After the war he was the director of the Hamburger Kunsthalle from 1946 to 1956, and held a professorship at the University of Hamburg. The art-historical "Heise Collection", containing 9,000 titles, is today in the Staats- und Universitätsbibliothek Bremen ("State and University Library of Bremen"). He is counted as a significant champion of German classical modernism (Klassische Moderne).

== Writings ==

- (as editor) Unterhaltung mit Friedrich dem Großen (diaries of Henri de Catt 1758–1760, translated by Clara Hertz). Kiepenheuer: Weimar 1916.
- Norddeutsche Malerei. Studien zu ihrer Entwicklungsgeschichte im 15. Jahrhundert von Köln bis Hamburg). Wolff: Leipzig 1918.

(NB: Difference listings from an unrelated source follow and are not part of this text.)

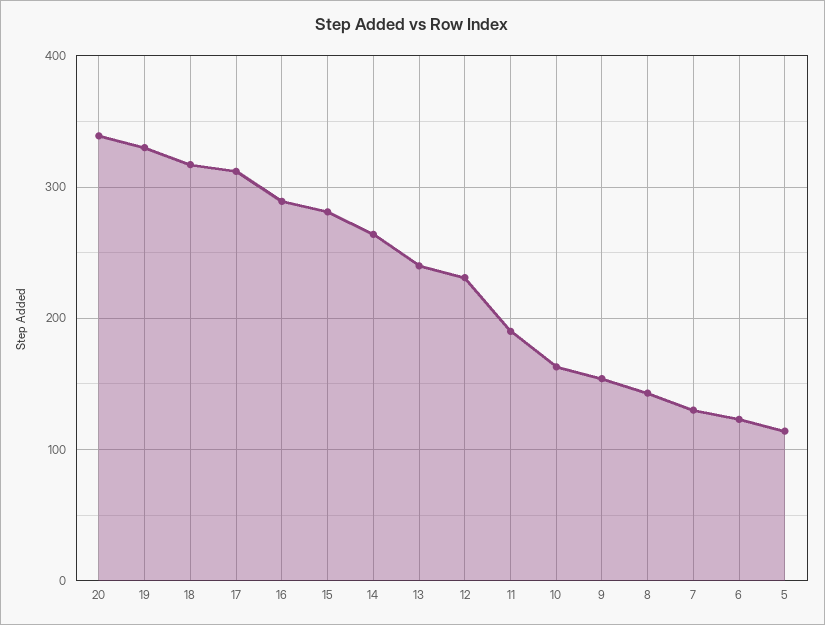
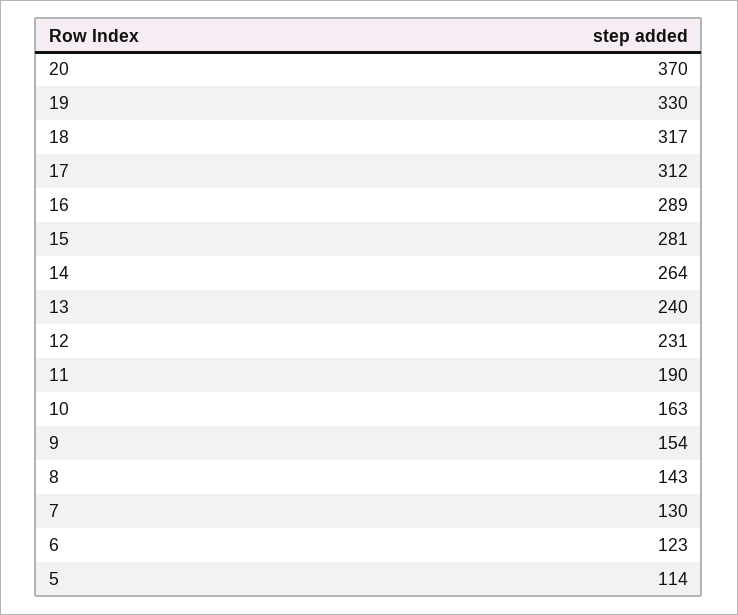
  {
-   "20": 340,
+   "20": 370,
    "19": 330,
    "18": 317,
    "17": 312,
    "16": 289,
    "15": 281,
    "14": 264,
    "13": 240,
    "12": 231,
    "11": 190,
    "10": 163,
    "9": 154,
    "8": 143,
    "7": 130,
    "6": 123,
    "5": 114
  }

- (as co-editor with Giovanni Mardersteig): Genius. Bilder und Aufsätze zu alter und neuer Kunst. Wolff: Munich 1920.
- Lübecker Plastik. Cohen: Bonn 1926.
- Lübecker Kunstpflege 1920–1933. Published on behalf of the Museum für Kunst- u. Kulturgeschichte. Lübeck 1934.

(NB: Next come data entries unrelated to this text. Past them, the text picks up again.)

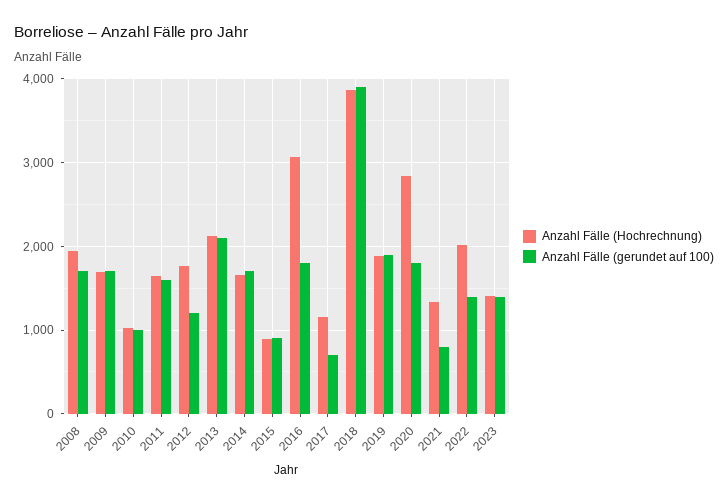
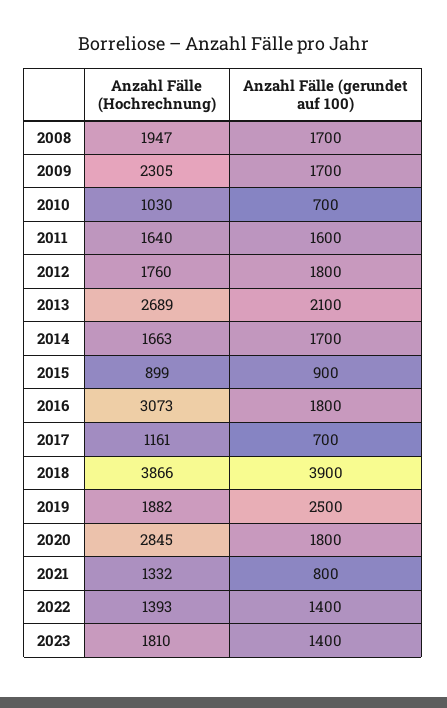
  {
    "Anzahl Fälle (Hochrechnung)": {
      "2008": 1947,
-     "2009": 1700,
+     "2009": 2305,
      "2010": 1030,
      "2011": 1640,
      "2012": 1760,
-     "2013": 2100,
+     "2013": 2689,
      "2014": 1663,
      "2015": 899,
      "2016": 3073,
      "2017": 1161,
      "2018": 3866,
      "2019": 1882,
      "2020": 2845,
      "2021": 1332,
-     "2022": 2000,
+     "2022": 1393,
-     "2023": 1400
+     "2023": 1810
    },
    "Anzahl Fälle (gerundet auf 100)": {
      "2008": 1700,
      "2009": 1700,
-     "2010": 1000,
+     "2010": 700,
      "2011": 1600,
-     "2012": 1200,
+     "2012": 1800,
      "2013": 2100,
      "2014": 1700,
      "2015": 900,
      "2016": 1800,
      "2017": 700,
      "2018": 3900,
-     "2019": 1900,
+     "2019": 2500,
      "2020": 1800,
      "2021": 800,
      "2022": 1400,
      "2023": 1400
    }
  }

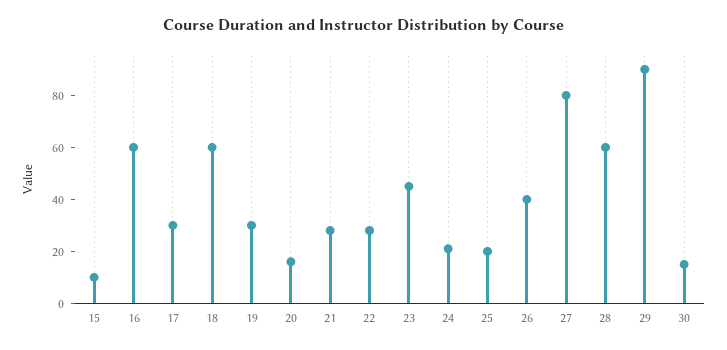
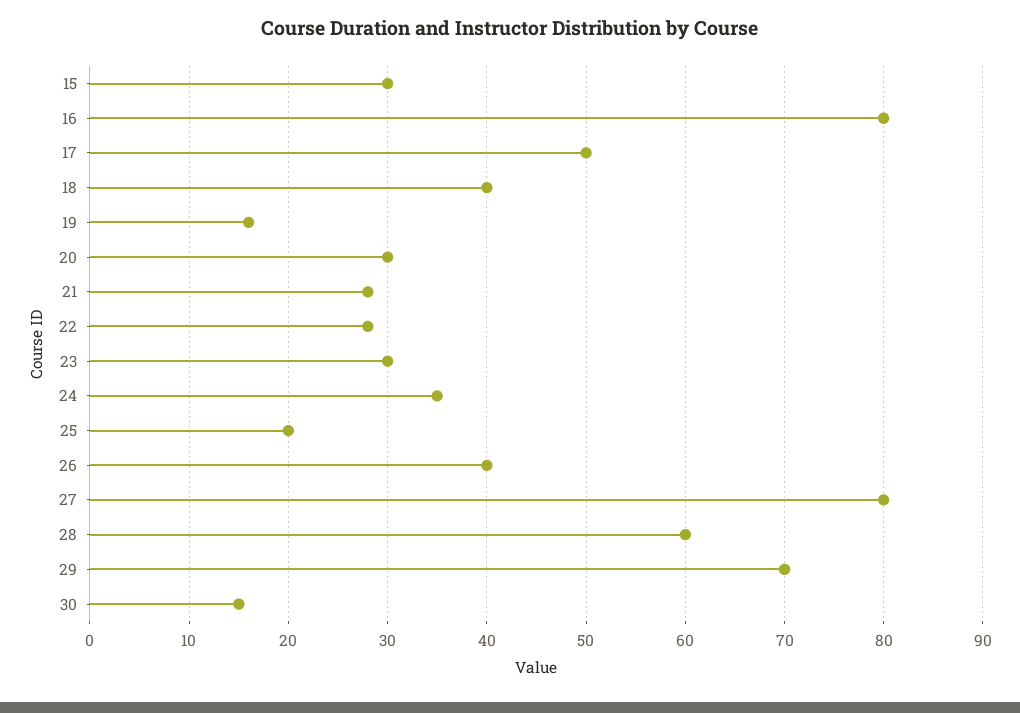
  {
-   "15": 10,
+   "15": 30,
-   "16": 60,
+   "16": 80,
-   "17": 30,
+   "17": 50,
-   "18": 60,
+   "18": 40,
-   "19": 30,
+   "19": 16,
-   "20": 15,
+   "20": 30,
    "21": 28,
    "22": 28,
-   "23": 45,
+   "23": 30,
-   "24": 20,
+   "24": 35,
    "25": 20,
    "26": 40,
    "27": 80,
    "28": 60,
-   "29": 90,
+   "29": 70,
    "30": 15
  }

- Fabelwelt des Mittelalters. Phantasie- und Zierstücke Lübeckischer Werkleute aus drei Jahrhunderten. 120 photographs by W. Castelli. Rembrandt: Berlin 1936.
- Deutsche Bildschnitzer der Dürerzeit. Günther und Co.: Berlin c. 1940.

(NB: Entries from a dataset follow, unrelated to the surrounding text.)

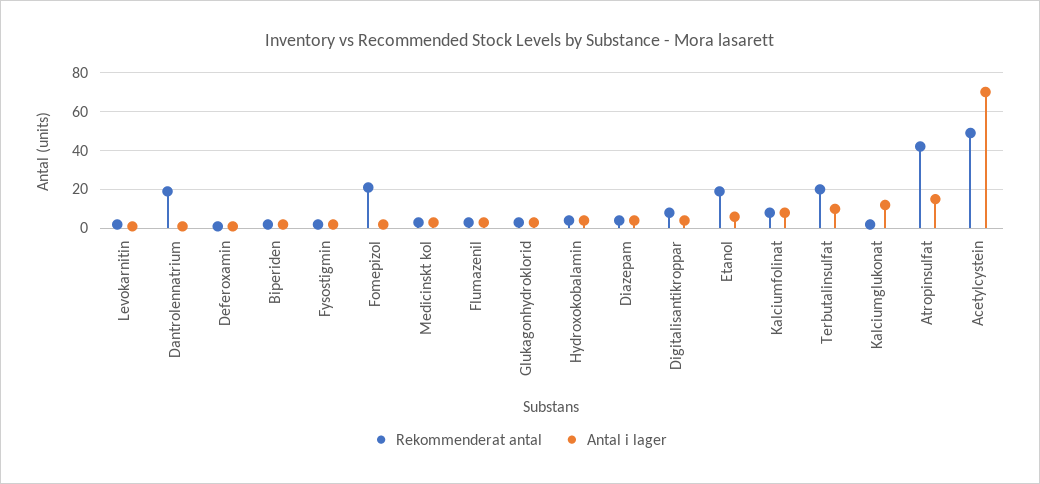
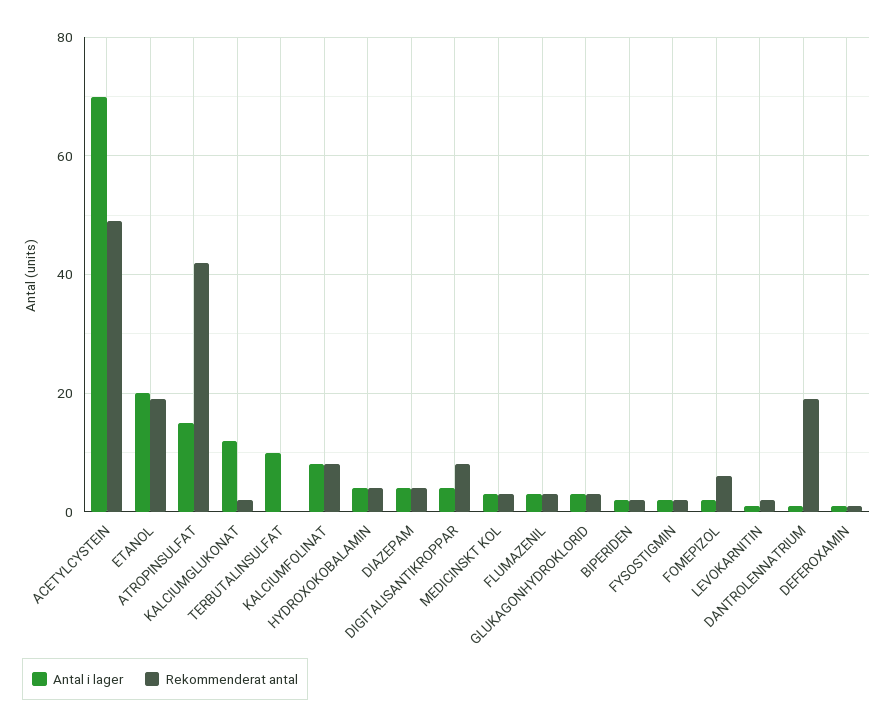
  {
    "Rekommenderat antal": {
      "Levokarnitin": 0,
      "Dantrolennatrium": 20,
      "Deferoxamin": 0,
      "Biperiden": 0,
      "Fysostigmin": 0,
-     "Fomepizol": 20,
+     "Fomepizol": 5,
      "Medicinskt kol": 5,
      "Flumazenil": 5,
      "Glukagonhydroklorid": 5,
      "Hydroxokobalamin": 5,
      "Diazepam": 5,
      "Digitalisantikroppar": 10,
      "Etanol": 20,
      "Kalciumfolinat": 10,
-     "Terbutalinsulfat": 20,
+     "Terbutalinsulfat": 0,
      "Kalciumglukonat": 0,
      "Atropinsulfat": 40,
      "Acetylcystein": 50
    },
    "Antal i lager": {
      "Levokarnitin": 0,
      "Dantrolennatrium": 0,
      "Deferoxamin": 0,
      "Biperiden": 0,
      "Fysostigmin": 0,
      "Fomepizol": 0,
      "Medicinskt kol": 5,
      "Flumazenil": 5,
      "Glukagonhydroklorid": 5,
      "Hydroxokobalamin": 5,
      "Diazepam": 5,
      "Digitalisantikroppar": 5,
-     "Etanol": 5,
+     "Etanol": 20,
      "Kalciumfolinat": 10,
      "Terbutalinsulfat": 10,
      "Kalciumglukonat": 10,
      "Atropinsulfat": 15,
      "Acetylcystein": 70
    }
  }

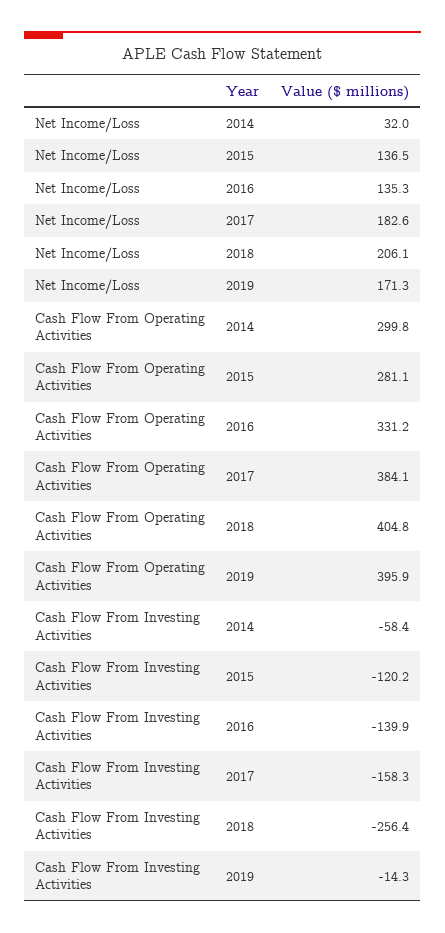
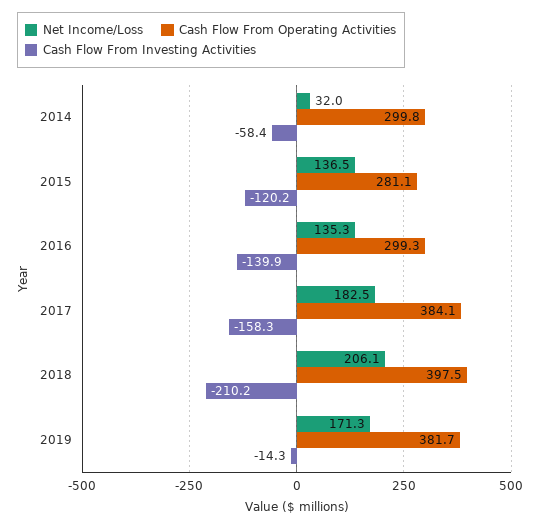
  {
    "Net Income/Loss": {
      "2014": 32,
      "2015": 136.5,
      "2016": 135.3,
-     "2017": 182.6,
+     "2017": 182.5,
      "2018": 206.1,
      "2019": 171.3
    },
    "Cash Flow From Operating Activities": {
      "2014": 299.8,
      "2015": 281.1,
-     "2016": 331.2,
+     "2016": 299.3,
      "2017": 384.1,
-     "2018": 404.8,
+     "2018": 397.5,
-     "2019": 395.9
+     "2019": 381.7
    },
    "Cash Flow From Investing Activities": {
      "2014": -58.4,
      "2015": -120.2,
      "2016": -139.9,
      "2017": -158.3,
-     "2018": -256.4,
+     "2018": -210.2,
      "2019": -14.3
    }
  }

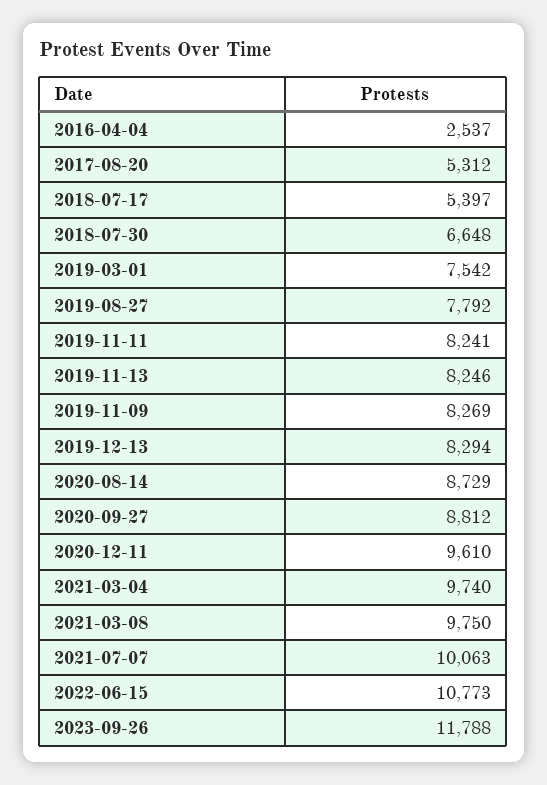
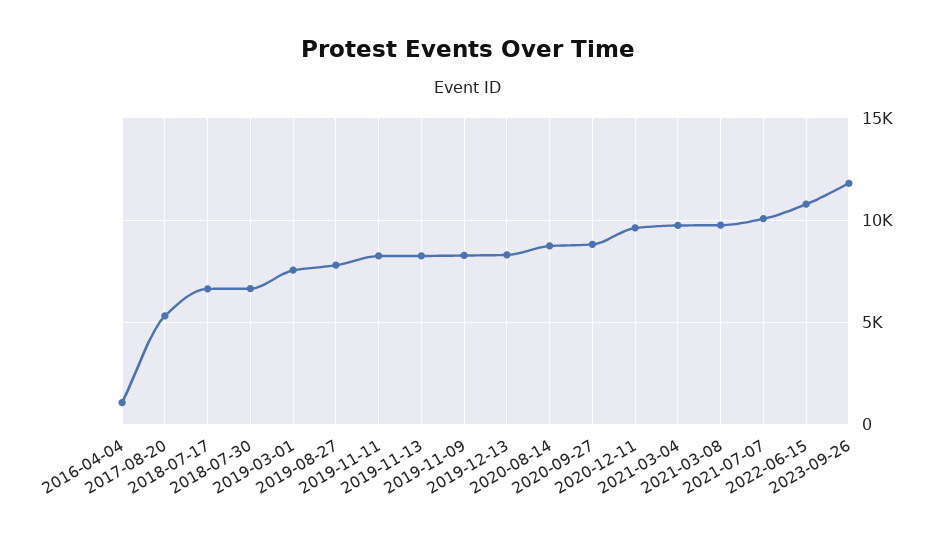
  {
-   "2016-04-04": 2537,
+   "2016-04-04": 1000,
    "2017-08-20": 5312,
-   "2018-07-17": 5397,
+   "2018-07-17": 6500,
    "2018-07-30": 6648,
    "2019-03-01": 7542,
    "2019-08-27": 7792,
    "2019-11-11": 8241,
    "2019-11-13": 8246,
    "2019-11-09": 8269,
    "2019-12-13": 8294,
    "2020-08-14": 8729,
    "2020-09-27": 8812,
    "2020-12-11": 9610,
    "2021-03-04": 9740,
    "2021-03-08": 9750,
    "2021-07-07": 10063,
    "2022-06-15": 10773,
    "2023-09-26": 11788
  }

- Persönliche Erinnerungen an Aby Warburg. New York 1947.
- Der Lübecker Passionsaltar von Hans Memling. Ellermann: Hamburg 1950.
- Führer durch die Hamburger Kunsthalle. Christians: Hamburg 1955.
- (ed.): Rembrandt von Rijn, Die Nachtwache 1642. Reclam: Stuttgart 1957.
- Lovis Corinth. Bildnisse seiner Frau. Reclam: Stuttgart 1958.
- Der gegenwärtige Augenblick. Reden und Aufsätze aus vier Jahrzehnten. Gebr. Mann: Berlin 1960.
- Das Museum in Gegenwart und Zukunft. Festvortrag zur Jahrhundertfeier des Wallraf-Richartz-Museums. Cologne 1961.
- Grosse Zeichner des XIX. Jahrhunderts. Gebr. Mann: Berlin 1959.

== Bibliography ==

- Betthausen, P., Feist, P. H., Fork, C.: Metzler-Kunsthistoriker-Lexikon. Zweihundert Porträts deutschsprachiger Autoren aus vier Jahrhunderten, pp. 166–169. Metzler: Stuttgart u. a. 1999 ISBN 3-476-01535-1
- Enns, Abram: Kunst und Bürgertum. Die kontroversen zwanziger Jahre in Lübeck. Christians: Hamburg 1978 ISBN 3-7672-0571-8
- Heise, Carl Georg: Persönliche Erinnerungen an Aby Warburg (= Gratia 43); editing and commentary by Björn Biester and Hans-Michael Schäfer. Wiesbaden: Harrassowitz 2005 ISBN 3-447-05215-5
- Renger-Patzsch, A.: Lübeck. Mit einer Einleitung von Carl Georg Heise. Published on behalf of the Nordische Gesellschaft by Ernst Timm. Wasmuth: Berlin 1928 (jacket design by Alfred Mahlau)
- Westheider, Ortrud: Die neue Sicht der Dinge. Carl Georg Heises Lübecker Fotosammlung aus den 20er Jahren. Exhibition catalogue 1995. Kunsthalle: Hamburg 1985.